In Central Texas even attached garages see temperature extremes daily. Like Paul said this accelerates the fuel degradation. During periods of non use, it's a good idea to periodically start the unit and let the fuel in the carburetor get used up and let fuel from the tank in. The temperature changes affect the fuel in the carburetor faster then the fuel in the tank.

Units need to be stored out of the weather, but a storage shed is fine. It's more important that smaller amounts of fuel are purchased and kept closed to the atmosphere to minimize the possibility of water absorption. 

Of course if you have a cool dry area to store your equipment in, that would be great.


----------



## Sir Thomas (Dec 7, 2013)

30yearTech said:


> One again, not really! You would be amazed at the number of units I run across with water in the fuel tank.

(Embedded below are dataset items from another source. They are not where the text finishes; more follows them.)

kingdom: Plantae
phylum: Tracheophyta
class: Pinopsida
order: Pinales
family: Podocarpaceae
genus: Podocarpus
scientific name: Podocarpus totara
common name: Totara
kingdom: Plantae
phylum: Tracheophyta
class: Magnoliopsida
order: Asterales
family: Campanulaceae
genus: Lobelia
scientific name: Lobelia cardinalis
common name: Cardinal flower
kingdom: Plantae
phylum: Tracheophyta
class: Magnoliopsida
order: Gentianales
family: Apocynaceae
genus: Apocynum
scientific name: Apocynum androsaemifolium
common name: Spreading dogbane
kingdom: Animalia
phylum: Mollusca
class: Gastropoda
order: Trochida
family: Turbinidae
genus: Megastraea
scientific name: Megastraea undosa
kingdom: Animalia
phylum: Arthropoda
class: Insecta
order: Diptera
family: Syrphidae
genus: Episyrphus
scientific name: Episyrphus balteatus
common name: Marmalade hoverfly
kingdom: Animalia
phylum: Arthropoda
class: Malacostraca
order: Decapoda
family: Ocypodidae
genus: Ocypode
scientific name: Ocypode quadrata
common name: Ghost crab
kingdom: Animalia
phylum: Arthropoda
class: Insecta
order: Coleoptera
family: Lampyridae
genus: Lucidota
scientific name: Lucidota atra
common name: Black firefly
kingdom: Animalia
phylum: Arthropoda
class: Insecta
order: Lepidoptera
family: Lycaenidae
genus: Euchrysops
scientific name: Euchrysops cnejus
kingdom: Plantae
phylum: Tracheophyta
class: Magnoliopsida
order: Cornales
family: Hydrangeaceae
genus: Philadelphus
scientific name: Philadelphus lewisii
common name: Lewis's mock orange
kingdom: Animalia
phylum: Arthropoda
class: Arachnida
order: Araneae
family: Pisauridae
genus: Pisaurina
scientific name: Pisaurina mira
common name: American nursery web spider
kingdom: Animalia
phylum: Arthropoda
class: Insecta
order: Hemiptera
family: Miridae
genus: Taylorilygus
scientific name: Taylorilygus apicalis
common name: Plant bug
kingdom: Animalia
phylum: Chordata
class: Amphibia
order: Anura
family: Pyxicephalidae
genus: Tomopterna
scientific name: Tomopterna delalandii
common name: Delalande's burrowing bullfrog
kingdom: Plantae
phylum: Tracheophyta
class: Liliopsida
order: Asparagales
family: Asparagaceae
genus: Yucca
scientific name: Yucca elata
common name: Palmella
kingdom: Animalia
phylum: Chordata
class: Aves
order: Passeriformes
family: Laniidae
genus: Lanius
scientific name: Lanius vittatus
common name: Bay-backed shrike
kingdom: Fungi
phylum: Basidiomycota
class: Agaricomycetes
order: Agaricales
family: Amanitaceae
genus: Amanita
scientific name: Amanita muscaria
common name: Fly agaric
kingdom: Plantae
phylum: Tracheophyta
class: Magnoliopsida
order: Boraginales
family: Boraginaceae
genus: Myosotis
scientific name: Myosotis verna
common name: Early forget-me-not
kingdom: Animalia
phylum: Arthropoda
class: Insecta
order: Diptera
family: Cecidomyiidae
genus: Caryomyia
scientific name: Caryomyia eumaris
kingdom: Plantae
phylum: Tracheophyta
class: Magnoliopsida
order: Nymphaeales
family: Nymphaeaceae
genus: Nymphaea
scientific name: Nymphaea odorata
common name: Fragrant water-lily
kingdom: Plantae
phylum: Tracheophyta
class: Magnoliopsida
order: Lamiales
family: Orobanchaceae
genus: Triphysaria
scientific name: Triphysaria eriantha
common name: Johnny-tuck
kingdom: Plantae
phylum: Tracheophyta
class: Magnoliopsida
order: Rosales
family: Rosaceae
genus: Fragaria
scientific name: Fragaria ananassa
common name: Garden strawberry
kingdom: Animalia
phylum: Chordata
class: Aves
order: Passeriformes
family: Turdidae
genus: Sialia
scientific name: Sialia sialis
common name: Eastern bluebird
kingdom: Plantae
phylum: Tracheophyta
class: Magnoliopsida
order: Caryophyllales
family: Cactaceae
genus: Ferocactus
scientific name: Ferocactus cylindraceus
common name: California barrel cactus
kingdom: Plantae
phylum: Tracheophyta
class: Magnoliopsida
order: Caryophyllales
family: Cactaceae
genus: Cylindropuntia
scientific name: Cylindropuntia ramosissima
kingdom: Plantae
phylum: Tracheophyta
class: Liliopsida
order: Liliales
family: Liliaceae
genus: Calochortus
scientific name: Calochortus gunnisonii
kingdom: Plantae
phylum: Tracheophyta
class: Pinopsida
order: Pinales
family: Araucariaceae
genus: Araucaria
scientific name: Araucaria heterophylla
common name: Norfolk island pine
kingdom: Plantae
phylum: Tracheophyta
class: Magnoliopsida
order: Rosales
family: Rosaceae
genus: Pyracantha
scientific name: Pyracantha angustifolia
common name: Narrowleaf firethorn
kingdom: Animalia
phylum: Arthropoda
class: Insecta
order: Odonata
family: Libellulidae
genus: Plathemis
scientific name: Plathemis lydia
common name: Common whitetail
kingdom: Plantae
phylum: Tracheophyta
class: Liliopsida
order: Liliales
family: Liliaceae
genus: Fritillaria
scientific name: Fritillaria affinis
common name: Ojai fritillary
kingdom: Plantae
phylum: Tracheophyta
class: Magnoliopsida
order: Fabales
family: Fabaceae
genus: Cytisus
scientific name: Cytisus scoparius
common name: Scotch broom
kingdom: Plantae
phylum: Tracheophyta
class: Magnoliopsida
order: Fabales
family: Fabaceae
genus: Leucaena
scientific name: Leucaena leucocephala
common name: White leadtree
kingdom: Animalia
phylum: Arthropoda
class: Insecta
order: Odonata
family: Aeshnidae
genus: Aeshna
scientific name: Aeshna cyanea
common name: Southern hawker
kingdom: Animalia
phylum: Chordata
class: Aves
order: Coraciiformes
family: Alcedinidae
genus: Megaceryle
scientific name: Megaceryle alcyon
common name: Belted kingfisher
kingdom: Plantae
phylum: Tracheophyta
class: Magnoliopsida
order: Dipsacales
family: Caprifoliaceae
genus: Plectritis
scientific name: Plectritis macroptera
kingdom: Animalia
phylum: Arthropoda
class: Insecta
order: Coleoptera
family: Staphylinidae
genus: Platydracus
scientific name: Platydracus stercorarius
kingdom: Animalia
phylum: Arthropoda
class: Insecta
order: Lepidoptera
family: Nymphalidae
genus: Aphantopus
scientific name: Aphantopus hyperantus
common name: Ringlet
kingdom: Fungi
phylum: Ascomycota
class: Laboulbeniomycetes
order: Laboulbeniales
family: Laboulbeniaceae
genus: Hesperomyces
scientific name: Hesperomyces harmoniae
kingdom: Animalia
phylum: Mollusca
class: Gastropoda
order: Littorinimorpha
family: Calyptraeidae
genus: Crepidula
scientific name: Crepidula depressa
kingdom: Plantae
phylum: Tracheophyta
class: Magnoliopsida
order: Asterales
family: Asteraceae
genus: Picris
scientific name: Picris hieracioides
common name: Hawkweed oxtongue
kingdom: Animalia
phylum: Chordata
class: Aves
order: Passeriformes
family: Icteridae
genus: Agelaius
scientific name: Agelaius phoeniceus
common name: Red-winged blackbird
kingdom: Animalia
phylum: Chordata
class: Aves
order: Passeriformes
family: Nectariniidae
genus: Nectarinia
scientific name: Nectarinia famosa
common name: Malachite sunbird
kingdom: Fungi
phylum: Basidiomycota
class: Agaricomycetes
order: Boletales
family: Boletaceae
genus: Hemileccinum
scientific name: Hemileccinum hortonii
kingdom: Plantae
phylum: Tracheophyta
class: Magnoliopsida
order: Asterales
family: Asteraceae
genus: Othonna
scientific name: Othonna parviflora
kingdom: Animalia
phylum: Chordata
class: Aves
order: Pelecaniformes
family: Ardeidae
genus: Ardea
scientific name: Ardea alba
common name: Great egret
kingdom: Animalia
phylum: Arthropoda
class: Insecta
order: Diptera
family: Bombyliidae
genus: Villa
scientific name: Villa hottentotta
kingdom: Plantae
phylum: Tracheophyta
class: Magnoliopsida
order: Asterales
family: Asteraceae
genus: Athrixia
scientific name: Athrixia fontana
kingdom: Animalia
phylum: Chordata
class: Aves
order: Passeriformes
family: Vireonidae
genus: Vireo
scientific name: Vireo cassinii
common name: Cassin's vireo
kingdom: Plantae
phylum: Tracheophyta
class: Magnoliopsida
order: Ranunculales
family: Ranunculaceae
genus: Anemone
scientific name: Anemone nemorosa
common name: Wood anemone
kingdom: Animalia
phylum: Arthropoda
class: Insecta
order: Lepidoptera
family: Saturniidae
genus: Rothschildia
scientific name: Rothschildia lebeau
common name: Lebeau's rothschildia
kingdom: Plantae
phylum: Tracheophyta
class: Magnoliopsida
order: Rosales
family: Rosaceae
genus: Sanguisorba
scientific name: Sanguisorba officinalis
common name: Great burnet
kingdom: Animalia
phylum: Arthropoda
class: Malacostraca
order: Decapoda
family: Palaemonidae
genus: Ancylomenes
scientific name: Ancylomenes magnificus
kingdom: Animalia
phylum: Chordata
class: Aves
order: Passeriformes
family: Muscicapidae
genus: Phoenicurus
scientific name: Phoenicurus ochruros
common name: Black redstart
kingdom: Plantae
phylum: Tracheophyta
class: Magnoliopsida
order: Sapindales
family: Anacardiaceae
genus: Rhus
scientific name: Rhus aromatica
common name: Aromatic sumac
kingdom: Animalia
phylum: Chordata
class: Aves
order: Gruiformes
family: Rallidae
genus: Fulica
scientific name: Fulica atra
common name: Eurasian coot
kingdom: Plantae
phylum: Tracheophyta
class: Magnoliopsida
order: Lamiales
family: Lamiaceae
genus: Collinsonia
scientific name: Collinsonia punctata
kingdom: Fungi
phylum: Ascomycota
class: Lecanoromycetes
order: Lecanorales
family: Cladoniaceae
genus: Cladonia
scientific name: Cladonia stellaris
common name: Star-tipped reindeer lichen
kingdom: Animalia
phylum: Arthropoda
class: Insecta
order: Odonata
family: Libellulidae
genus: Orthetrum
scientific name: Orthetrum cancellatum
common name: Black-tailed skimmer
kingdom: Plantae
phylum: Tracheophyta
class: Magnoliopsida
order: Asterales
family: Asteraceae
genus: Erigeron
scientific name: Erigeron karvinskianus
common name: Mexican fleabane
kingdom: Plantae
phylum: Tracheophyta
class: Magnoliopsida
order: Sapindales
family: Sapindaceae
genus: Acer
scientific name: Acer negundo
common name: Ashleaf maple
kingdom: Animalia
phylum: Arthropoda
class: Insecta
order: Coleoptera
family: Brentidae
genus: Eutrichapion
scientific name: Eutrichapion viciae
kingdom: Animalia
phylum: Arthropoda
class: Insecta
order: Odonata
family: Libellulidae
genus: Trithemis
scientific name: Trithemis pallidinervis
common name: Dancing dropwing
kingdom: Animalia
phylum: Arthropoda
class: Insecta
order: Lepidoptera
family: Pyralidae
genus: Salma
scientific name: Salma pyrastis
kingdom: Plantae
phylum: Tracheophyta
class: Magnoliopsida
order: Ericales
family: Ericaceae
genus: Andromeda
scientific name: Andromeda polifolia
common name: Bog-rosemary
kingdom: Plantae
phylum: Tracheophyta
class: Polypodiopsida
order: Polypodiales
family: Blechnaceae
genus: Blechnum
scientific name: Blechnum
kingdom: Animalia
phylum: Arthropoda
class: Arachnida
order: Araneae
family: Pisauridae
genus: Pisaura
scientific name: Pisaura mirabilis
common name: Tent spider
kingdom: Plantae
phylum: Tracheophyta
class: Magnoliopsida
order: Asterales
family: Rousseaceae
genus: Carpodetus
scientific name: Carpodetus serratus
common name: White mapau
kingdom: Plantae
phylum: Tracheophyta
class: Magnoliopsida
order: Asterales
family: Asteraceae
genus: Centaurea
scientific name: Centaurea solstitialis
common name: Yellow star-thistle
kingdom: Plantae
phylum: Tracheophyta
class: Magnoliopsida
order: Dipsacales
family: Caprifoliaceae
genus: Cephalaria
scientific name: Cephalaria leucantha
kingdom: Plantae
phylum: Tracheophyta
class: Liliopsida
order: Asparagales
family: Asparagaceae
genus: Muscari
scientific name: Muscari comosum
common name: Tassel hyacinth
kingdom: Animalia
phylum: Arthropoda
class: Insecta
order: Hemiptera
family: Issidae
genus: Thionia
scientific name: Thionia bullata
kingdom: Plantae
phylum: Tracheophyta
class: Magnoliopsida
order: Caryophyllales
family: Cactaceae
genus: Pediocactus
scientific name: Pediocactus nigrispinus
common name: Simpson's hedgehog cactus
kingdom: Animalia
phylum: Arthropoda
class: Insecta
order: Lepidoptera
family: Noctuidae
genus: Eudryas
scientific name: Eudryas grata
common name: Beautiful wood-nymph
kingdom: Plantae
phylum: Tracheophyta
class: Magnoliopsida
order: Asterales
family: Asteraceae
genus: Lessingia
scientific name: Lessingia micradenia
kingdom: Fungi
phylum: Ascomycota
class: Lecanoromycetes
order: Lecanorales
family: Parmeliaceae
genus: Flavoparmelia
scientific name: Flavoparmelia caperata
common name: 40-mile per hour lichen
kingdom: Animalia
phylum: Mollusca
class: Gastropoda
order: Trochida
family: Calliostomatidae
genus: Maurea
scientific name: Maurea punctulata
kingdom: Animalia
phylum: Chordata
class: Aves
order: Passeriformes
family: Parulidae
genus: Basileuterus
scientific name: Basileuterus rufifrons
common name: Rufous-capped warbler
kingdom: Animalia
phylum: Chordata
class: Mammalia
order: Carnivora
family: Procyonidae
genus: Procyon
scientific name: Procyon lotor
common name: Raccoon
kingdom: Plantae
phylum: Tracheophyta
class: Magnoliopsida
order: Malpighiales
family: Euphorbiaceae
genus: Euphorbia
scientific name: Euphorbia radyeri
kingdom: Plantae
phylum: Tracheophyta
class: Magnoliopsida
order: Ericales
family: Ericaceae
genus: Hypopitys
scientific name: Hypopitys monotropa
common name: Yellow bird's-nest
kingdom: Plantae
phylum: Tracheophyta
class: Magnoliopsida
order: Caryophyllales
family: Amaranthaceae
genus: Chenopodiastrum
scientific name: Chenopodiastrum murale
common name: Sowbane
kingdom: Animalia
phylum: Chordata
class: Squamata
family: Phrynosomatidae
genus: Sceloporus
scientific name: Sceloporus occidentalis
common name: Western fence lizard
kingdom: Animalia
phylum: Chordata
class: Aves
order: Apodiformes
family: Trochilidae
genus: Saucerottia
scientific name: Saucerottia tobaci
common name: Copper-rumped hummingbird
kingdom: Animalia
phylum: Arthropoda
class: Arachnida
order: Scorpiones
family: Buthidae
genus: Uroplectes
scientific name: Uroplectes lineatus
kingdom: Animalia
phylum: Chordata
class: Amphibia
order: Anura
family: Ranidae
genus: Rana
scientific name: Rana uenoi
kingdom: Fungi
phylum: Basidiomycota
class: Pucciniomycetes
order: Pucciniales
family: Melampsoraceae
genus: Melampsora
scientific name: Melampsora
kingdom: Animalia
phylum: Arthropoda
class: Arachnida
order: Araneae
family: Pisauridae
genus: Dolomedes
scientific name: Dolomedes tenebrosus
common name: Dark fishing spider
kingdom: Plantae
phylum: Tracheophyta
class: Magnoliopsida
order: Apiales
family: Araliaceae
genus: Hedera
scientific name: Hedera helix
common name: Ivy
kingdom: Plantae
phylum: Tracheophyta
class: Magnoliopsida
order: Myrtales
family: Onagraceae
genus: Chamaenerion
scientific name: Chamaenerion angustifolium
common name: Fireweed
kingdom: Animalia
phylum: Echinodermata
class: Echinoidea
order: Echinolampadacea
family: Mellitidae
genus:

I am not talking trace amounts either. I find them with 2,3,4 or more ounces of water in the tank. These units are stored indoors in garages mostly.
> 
> If you have ethanol in fuel and you do not keep the fuel cap on the container tightly closed and any vents closed, moisture can be drawn out of the atmosphere, particularly if you live in a high humidity area.
> 
> ...


I buy ethanol free gasoline and encourage those whose machines I work on to do the same.


----------



## hdman97 (May 25, 2006)

FleetFarm has a premix $7.59 a qt. Ouch........


----------



## Sir Thomas (Dec 7, 2013)

hdman97 said:


> FleetFarm has a premix $7.59 a qt. Ouch........


$4.08 a gallon here in Charlotte, NC


----------



## hdman97 (May 25, 2006)

Well that's not bad with gas at $3.60 a gallon,but 7 plus a QUART is insane.


----------



## 30yearTech (Sep 14, 2006)

If you live in an area that offers ethanol free fuel, that's great. Here in my part of Texas it's in all the fuel, so the pre-mix or canned fuel is the only option if you want ethanol free.


----------



## usmcgrunt (Sep 16, 2007)

Here is a site that shows ethanol free gas stations in all parts of the country. Most in my state are quite a distance from me.

http://pure-gas.org/


----------



## paulr44 (Oct 14, 2008)

NJ not even listed...by rights, we should be also able to buy TAX-FREE fuel for OPE equipment, as you can buy un-taxed diesel for off-road use. Guess I should write my senators etc.!!! Fuel tax is also called a ROAD tax in this state...but they still seem to need more money to fix the roads (despite registration fees also supposed to support new roads & repairs). Wonder where all that money goes!?


----------



## Rentahusband (Aug 25, 2008)

Sir Thomas said:


> I buy ethanol free gasoline and encourage those whose machines I work on to do the same.


I also have access to ethanol free gas at the pump. It is about .50 higher per gal, but it is well worth it. I also mention it to people that bring me stuff, but then I think if I keep doing that, I will not have as much to work on.


----------